I'm struggling with a problem in my theory of computation course that asks us to prove "QUESTION" is NP-complete by reduction from n-variable 3SAT. I've done a number of other similar reductions but I keep getting stumped on this particular problem.

We define a question as a string over the alphabet $\{0,1, ?\}$ and say that a question covers all of the strings where substituting ?? with 0s and 1s yields a string such as $0??1$ covers the four strings $0001$, $0011$, $0101$, $0111$.

We have to reduce the 3SAT problem to QUESTION= {A : A is a set of questions, each of length $n$, such that there exists a string $w$ of length $n$ where no question in A covers $w$}. To show that it is NP-complete.

I recognize that some instance of QUESTION will "cover" less than $2^n$ strings but I'm pretty stumped on how to go forward as all of the things I've tried end up not working out.

Answer 1

The reduction is straightforward, but what's likely tripping you up is that while 3CNF clauses seem to describe what's needed for a satisfying assignment, what they do more directly is describe what assignments won't work, and that's the insight you need to do the reduction.

Each clause will be converted into a QUESTION string of length $n$, where $n$ is the number of variables in the 3CNF formula. Number the variables in the formula from 1 to $n$. For each clause output a QUESTION string with a 0, 1 or ? in the position of the string corresponding to that variable's number. Use 1 if the variable is negated in the clause, 0 if it is not negated and ? if it does not appear in the clause at all.

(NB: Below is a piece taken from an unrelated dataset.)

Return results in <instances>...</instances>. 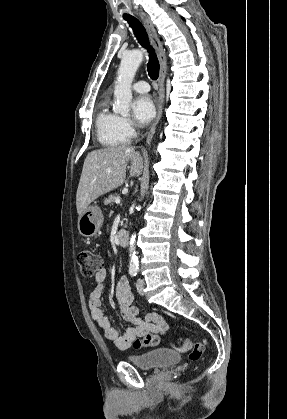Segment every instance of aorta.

Example: the 3CNF formula has seven variables ($x_1$ ... $x_7$) and there is a clause ($x_1 \lor \lnot x_4 \lor x_7$) you would output the QUESTION string 0??1??0 .

Once all the clauses are converted to QUESTION strings, any $w$ string not covered by the QUESTION strings can be directly converted to a satisfying assignment for the 3CNF formula. As in the QUESTION strings each position in $w$ corresponds to previously numbered variable. But in $w$ each 0 represents a variable that should be negated in the satisfying assignment, and each 1 represents a variable that should not be negated.